Any idea how to get the actual content? Thank you
CodePudding user response:
The encoding seems to be "iso-8859-1". On top of that the type inference does not work for two (of the) columns (in this particular file) so you have to force it. See code below:
import dask.dataframe as dd
df= dd.read_csv("PCD_OA_LSOA_MSOA_LAD_AUG19_UK_LU.csv", \
dtype={'doterm': 'float64', 'ladnmw': 'object'}, \
encoding="iso-8859-1")
zipcodes = ["AB1 5YP","AB1 7FH"]
oa11cd_output = []
for zipcode in zipcodes:
entry = df[df['pcds'] == zipcode].compute().to_dict()
oa11cd_output.append(entry['oa11cd'])
Some explanation on how I determined the encoding.
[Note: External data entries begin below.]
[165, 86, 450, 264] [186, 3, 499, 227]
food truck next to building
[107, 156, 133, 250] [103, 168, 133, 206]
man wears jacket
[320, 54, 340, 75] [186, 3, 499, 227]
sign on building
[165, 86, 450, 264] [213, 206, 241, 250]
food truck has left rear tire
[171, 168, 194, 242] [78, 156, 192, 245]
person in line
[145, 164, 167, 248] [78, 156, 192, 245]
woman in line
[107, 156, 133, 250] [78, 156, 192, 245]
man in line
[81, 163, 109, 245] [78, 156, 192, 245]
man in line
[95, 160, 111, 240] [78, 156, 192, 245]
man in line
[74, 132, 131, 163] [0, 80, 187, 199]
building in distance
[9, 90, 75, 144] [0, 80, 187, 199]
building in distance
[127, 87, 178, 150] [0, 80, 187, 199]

First try was to do:
> file -i PCD_OA_LSOA_MSOA_LAD_AUG19_UK_LU.csv
PCD_OA_LSOA_MSOA_LAD_AUG19_UK_LU.csv: text/csv; charset=us-ascii
Ok, so file
says it is us-ascii. But file
does not read the whole file to make that evaluation (check -P parameter). I tried to increase how much file
reads but process went out of memory. Let's try to convert it:
> iconv -f US-ASCII -t UTF-8 PCD_OA_LSOA_MSOA_LAD_AUG19_UK_LU.csv > converted.csv
iconv: illegal input sequence at position 198311200
Ok, so clearly not us-ascii. Let's output a bit around that position:
> tail -c 198311200 PCD_OA_LSOA_MSOA_LAD_AUG19_UK_LU.csv| head -n 10 > problem_lines.txt
> file -i problem_lines.txt
problem_lines.txt: text/plain; charset=iso-8859-1
Problem solved!